**DATA RECORDS**.
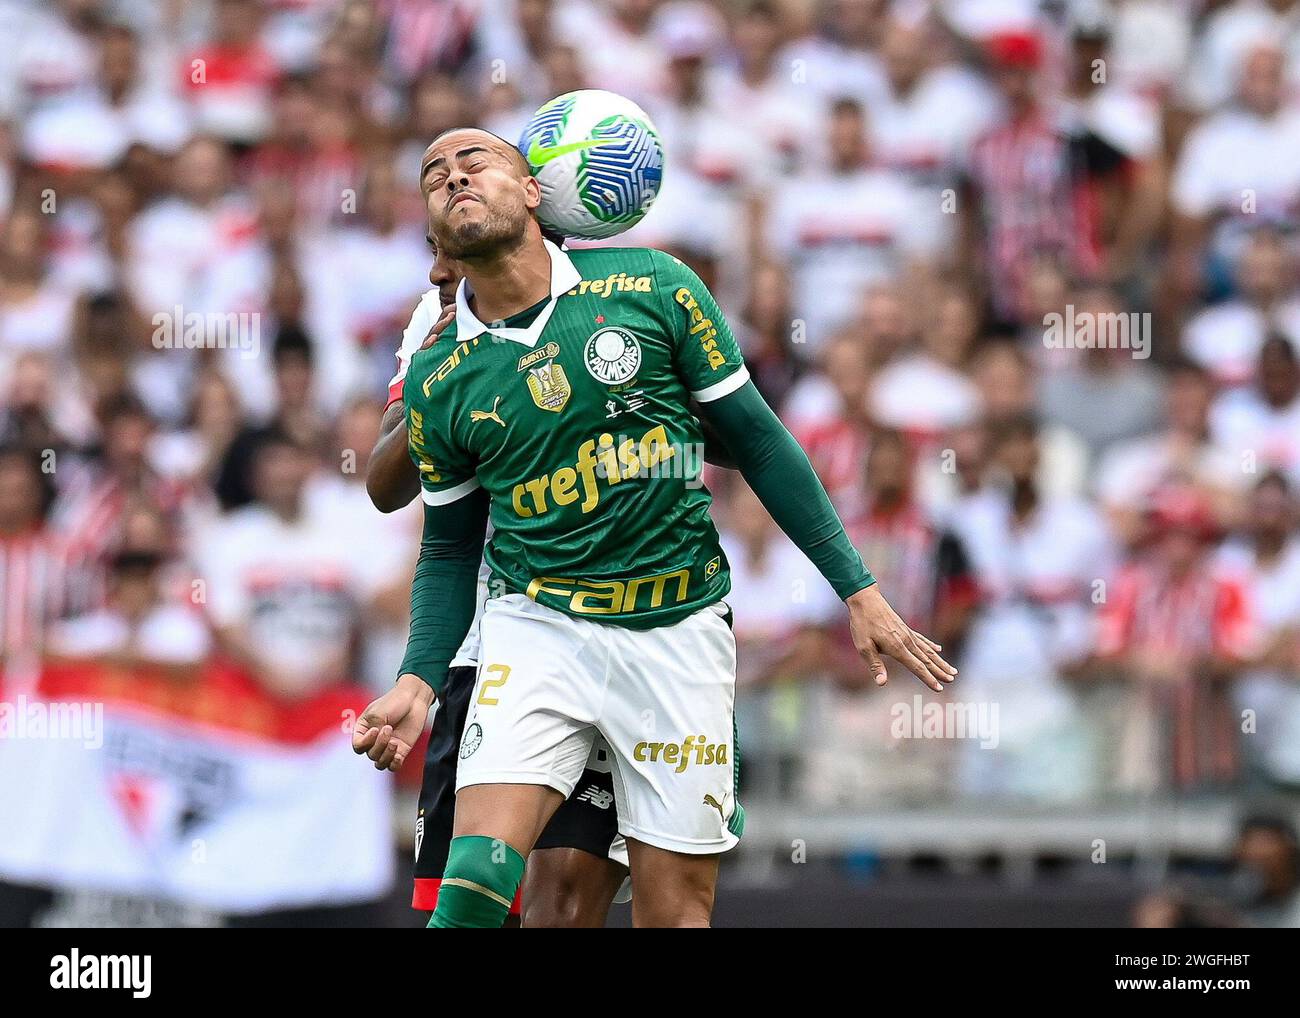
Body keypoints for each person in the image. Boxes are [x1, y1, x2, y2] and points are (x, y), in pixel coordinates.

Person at [353, 128, 954, 928]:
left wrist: (859, 589)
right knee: (476, 879)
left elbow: (763, 441)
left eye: (477, 162)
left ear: (536, 191)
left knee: (672, 916)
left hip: (678, 632)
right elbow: (450, 545)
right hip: (538, 627)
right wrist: (418, 679)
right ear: (434, 238)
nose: (455, 175)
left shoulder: (653, 284)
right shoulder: (437, 369)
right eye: (435, 174)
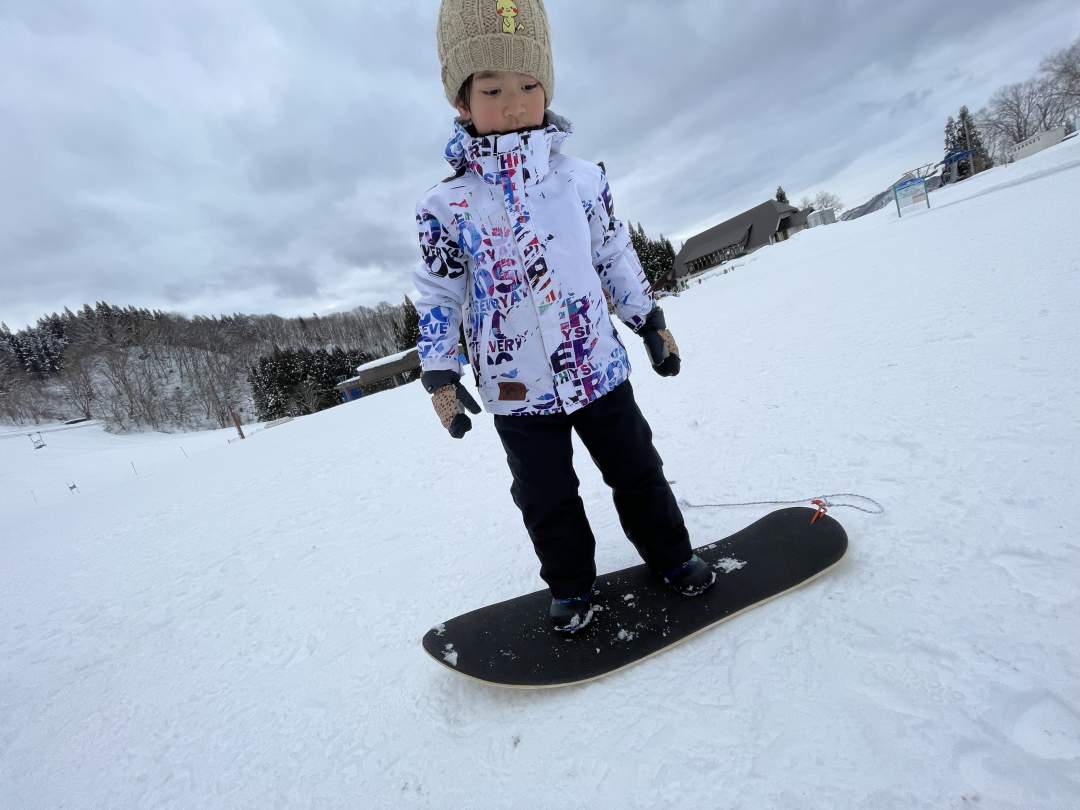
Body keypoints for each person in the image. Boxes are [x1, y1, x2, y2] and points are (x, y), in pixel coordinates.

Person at [413, 0, 714, 633]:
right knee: (545, 499)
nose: (515, 103)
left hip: (597, 367)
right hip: (515, 388)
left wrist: (650, 321)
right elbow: (440, 292)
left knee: (637, 472)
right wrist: (439, 373)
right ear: (462, 103)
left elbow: (613, 253)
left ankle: (672, 556)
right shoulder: (447, 205)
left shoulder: (581, 180)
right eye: (493, 89)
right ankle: (572, 587)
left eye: (528, 85)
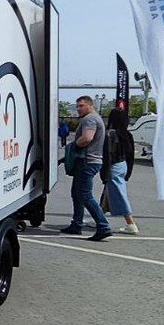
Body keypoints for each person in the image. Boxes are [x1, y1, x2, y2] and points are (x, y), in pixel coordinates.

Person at [60, 96, 112, 241]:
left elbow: (87, 138)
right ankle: (76, 224)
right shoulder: (96, 118)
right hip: (91, 161)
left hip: (87, 161)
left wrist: (74, 146)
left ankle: (103, 226)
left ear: (90, 105)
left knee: (85, 195)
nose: (78, 108)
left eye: (81, 105)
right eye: (77, 106)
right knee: (77, 194)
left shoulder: (89, 119)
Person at [101, 105, 139, 235]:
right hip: (123, 165)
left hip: (113, 166)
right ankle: (99, 217)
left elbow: (108, 155)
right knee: (108, 193)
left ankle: (131, 223)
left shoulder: (110, 134)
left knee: (118, 194)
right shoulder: (127, 134)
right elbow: (131, 156)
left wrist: (103, 173)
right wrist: (128, 172)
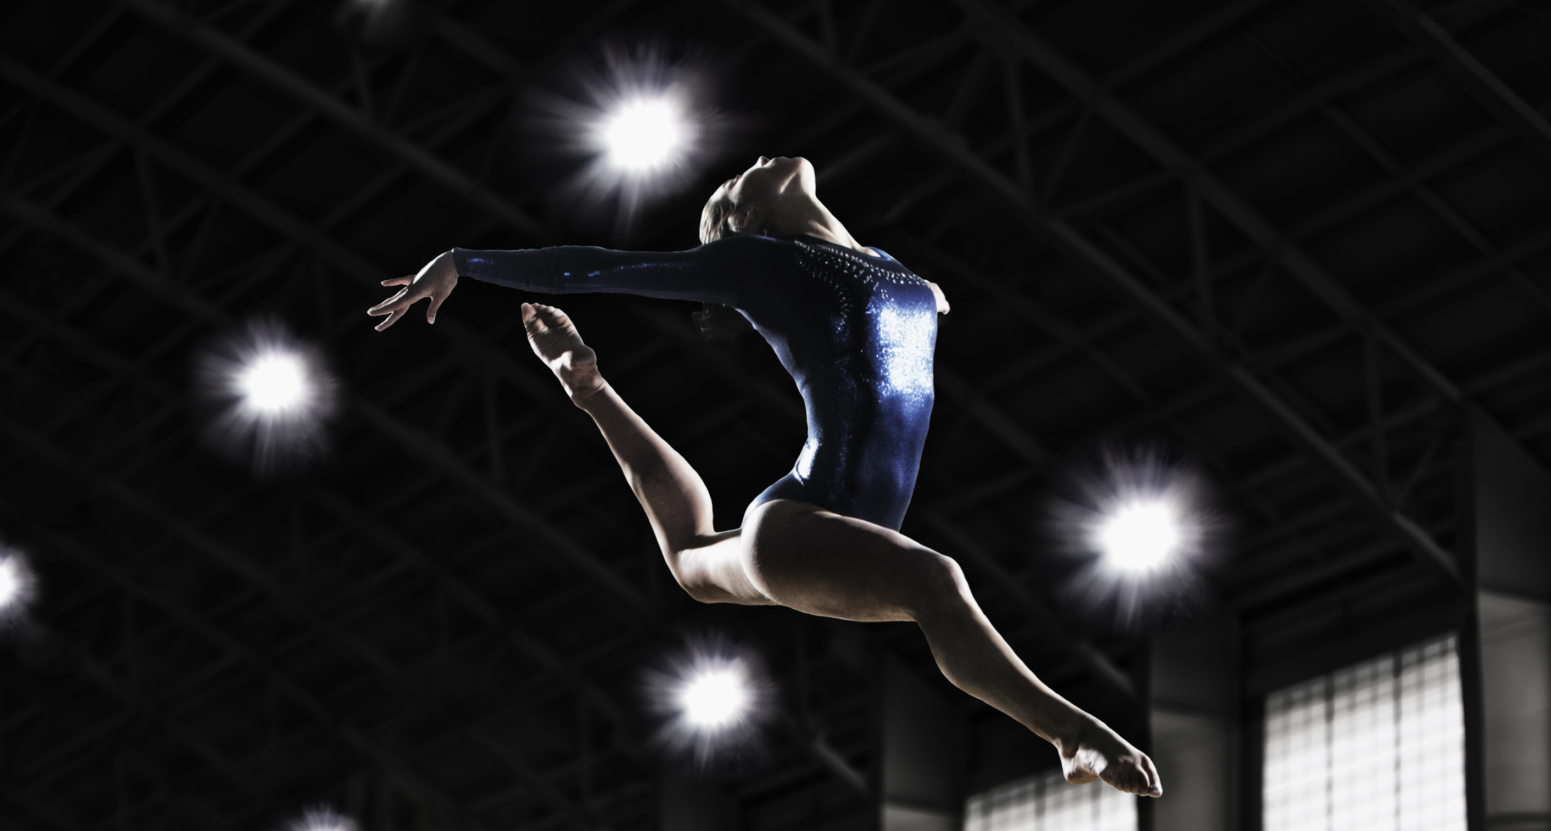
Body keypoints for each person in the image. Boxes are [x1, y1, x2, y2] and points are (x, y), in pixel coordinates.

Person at [369, 155, 1160, 797]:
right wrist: (465, 262)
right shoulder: (755, 263)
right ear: (739, 223)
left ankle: (588, 393)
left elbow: (869, 273)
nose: (751, 162)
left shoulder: (881, 265)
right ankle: (1069, 732)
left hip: (830, 530)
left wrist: (589, 384)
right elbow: (598, 267)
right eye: (733, 183)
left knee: (692, 564)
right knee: (934, 580)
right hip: (800, 519)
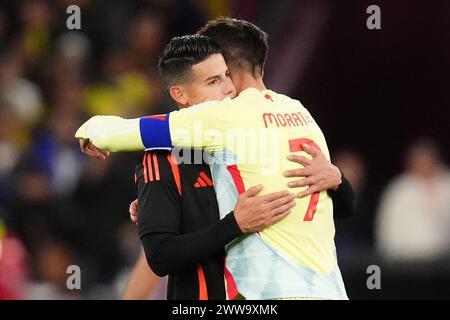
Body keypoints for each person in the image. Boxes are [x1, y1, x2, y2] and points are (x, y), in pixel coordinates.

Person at [76, 19, 352, 300]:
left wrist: (89, 132)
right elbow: (341, 205)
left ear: (226, 67)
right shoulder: (300, 112)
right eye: (212, 79)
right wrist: (340, 180)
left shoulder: (224, 118)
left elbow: (127, 131)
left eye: (220, 75)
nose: (225, 87)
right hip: (330, 290)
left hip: (271, 291)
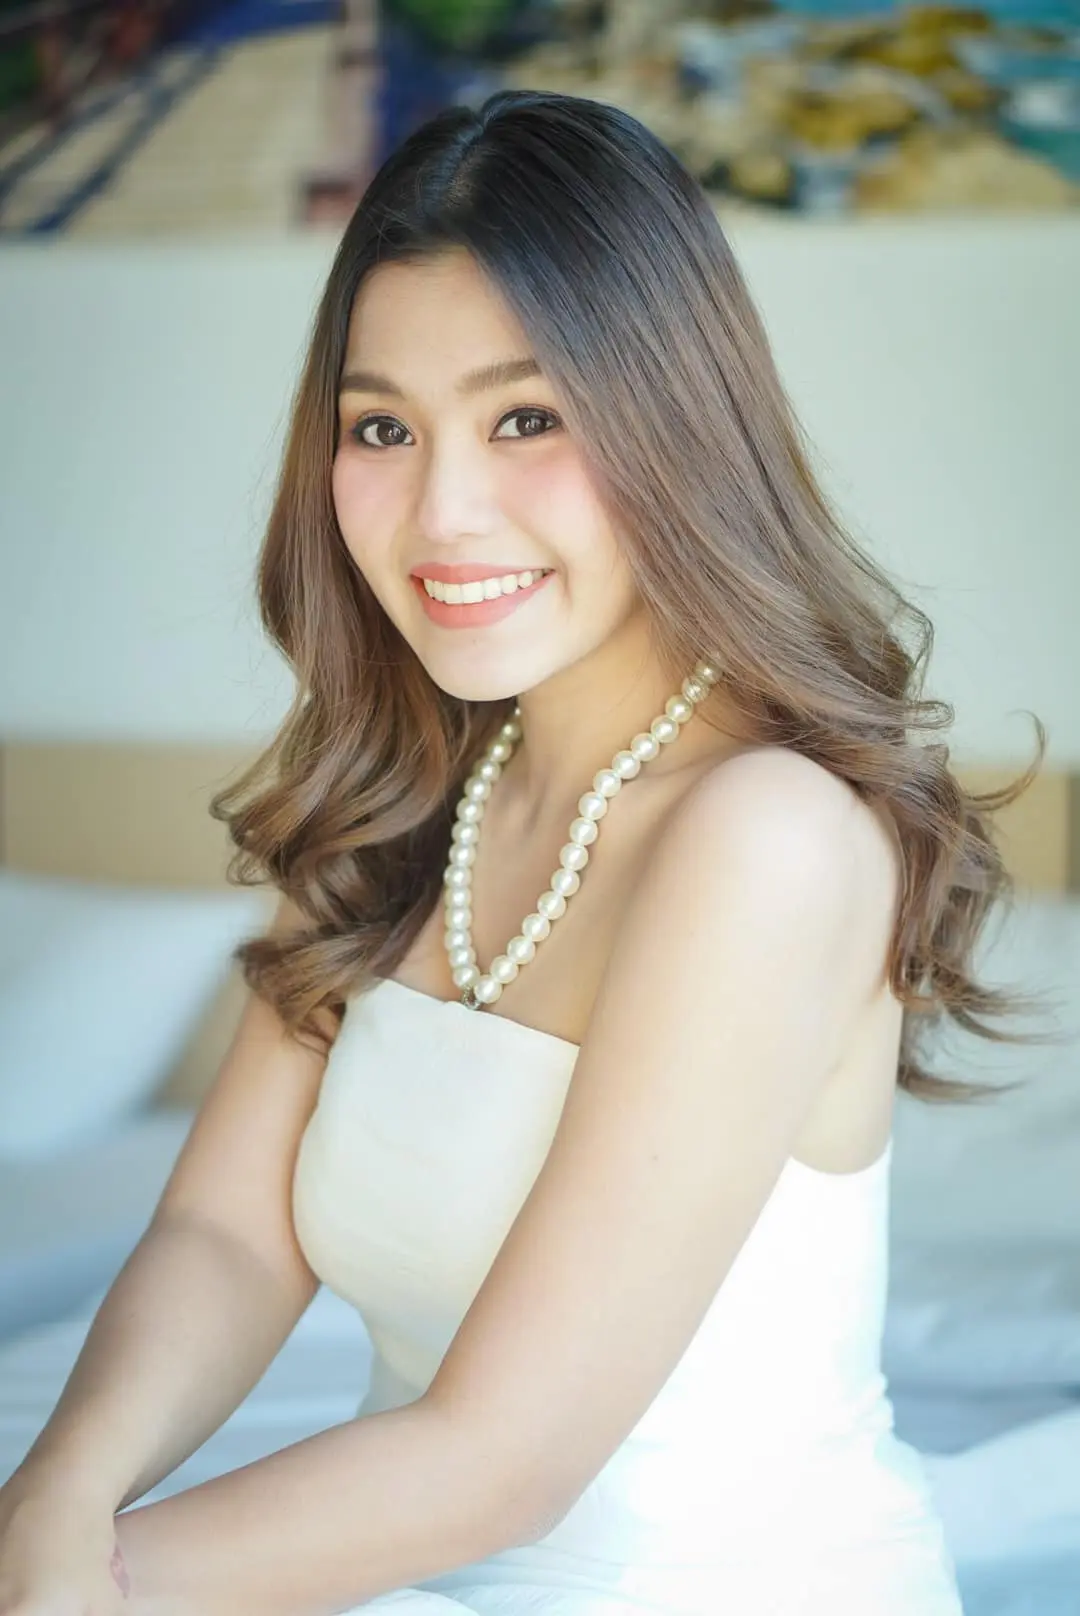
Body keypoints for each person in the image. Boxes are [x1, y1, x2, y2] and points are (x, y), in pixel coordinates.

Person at [0, 88, 1044, 1615]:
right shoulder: (407, 800)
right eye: (382, 428)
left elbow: (507, 1463)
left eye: (526, 420)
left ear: (676, 426)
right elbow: (225, 1234)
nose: (444, 512)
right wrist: (56, 1497)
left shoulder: (769, 839)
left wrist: (80, 1588)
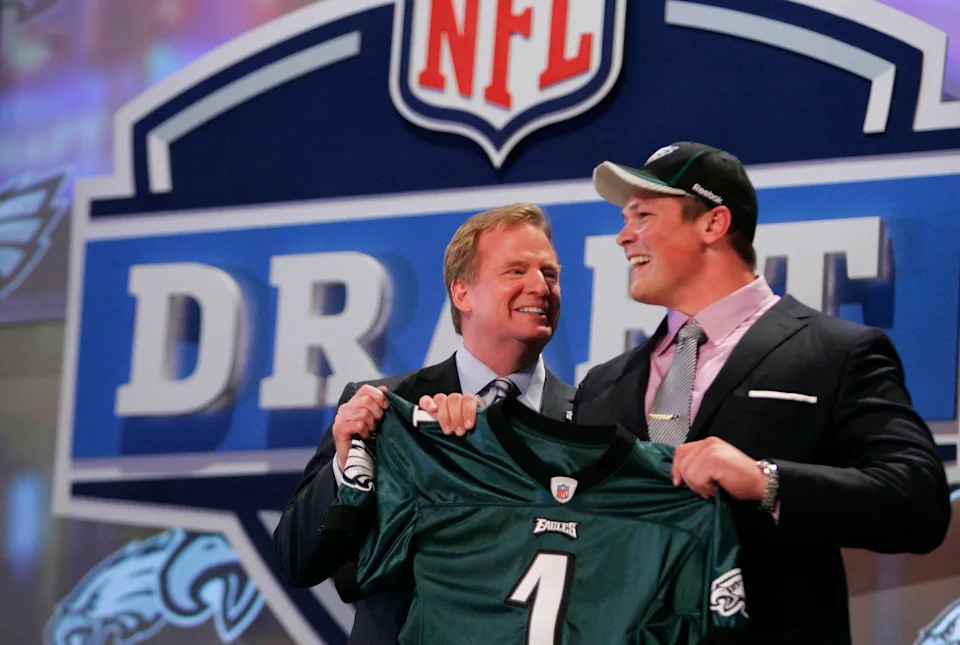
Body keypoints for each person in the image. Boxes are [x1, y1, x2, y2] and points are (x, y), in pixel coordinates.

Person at [572, 141, 951, 643]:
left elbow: (918, 503)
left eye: (643, 215)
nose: (623, 236)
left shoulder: (837, 353)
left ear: (713, 223)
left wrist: (765, 481)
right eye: (625, 218)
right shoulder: (602, 385)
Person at [272, 203, 576, 645]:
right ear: (462, 293)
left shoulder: (592, 417)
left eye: (550, 273)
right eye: (516, 271)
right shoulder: (383, 410)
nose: (540, 286)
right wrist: (344, 467)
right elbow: (297, 560)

**TASK STATEMENT**. Where a line above contains the word "knee", copy that line.

**YOUR RESPONSE**.
right knee: (476, 879)
left knee: (672, 916)
right knee: (545, 499)
left knee: (637, 472)
left knee: (85, 195)
right knee: (77, 194)
right knee: (108, 193)
left knee: (118, 194)
left knee: (692, 564)
right knee: (934, 580)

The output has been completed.